=== Section Start ===
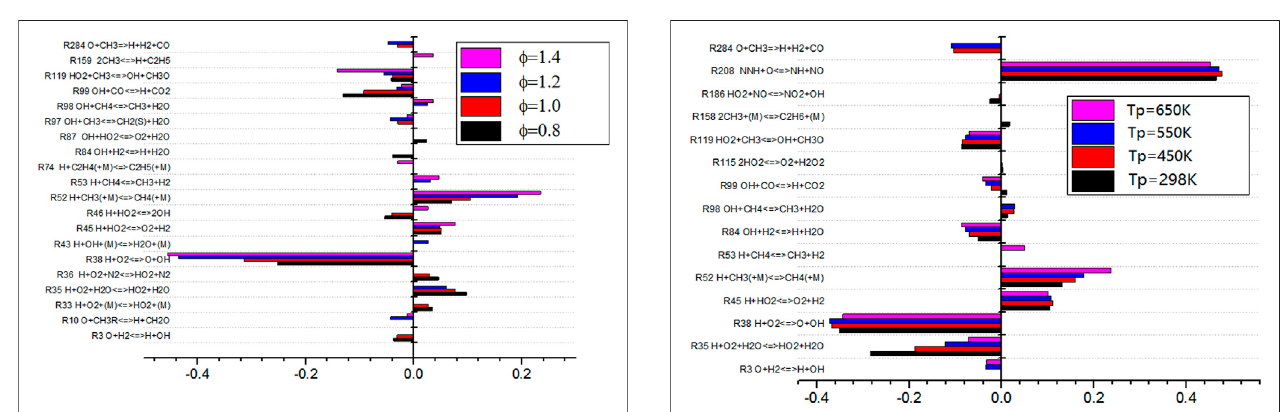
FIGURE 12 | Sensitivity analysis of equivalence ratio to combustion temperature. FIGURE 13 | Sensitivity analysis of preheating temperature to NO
=== Section End ===
=== Section Start ===
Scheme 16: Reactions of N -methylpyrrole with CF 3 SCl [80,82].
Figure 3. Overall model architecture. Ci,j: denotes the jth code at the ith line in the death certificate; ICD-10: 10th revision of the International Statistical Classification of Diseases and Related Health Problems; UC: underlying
=== Section End ===
=== Section Start ===
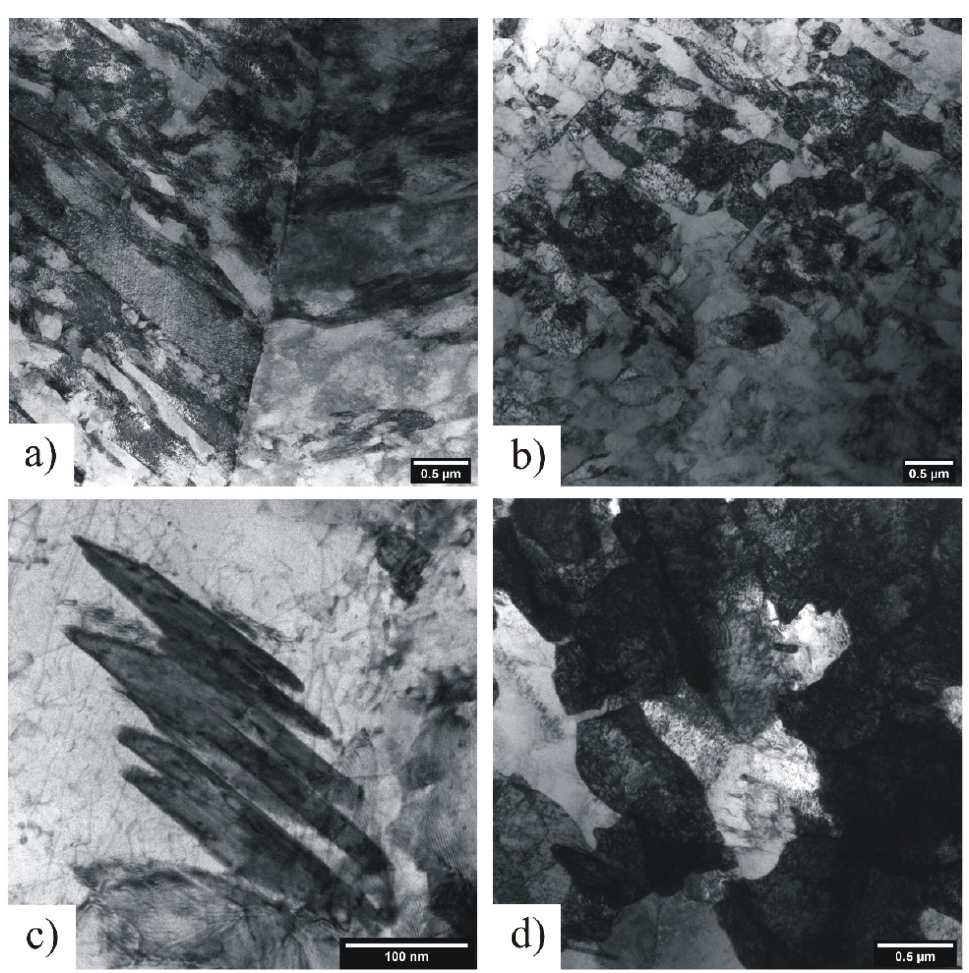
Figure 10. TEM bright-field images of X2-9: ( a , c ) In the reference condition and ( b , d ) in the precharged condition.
=== Section End ===
WORK INSTRUCTIONS:
Where the listing above has a line with "Scheme 16: Reactions", start there, and output every line exactly through the line with "Figure 3. Overall", which is also included.

RESPONSE AREA:
Scheme 16: Reactions of N -methylpyrrole with CF 3 SCl [80,82].
Figure 3. Overall model architecture. Ci,j: denotes the jth code at the ith line in the death certificate; ICD-10: 10th revision of the International Statistical Classification of Diseases and Related Health Problems; UC: underlying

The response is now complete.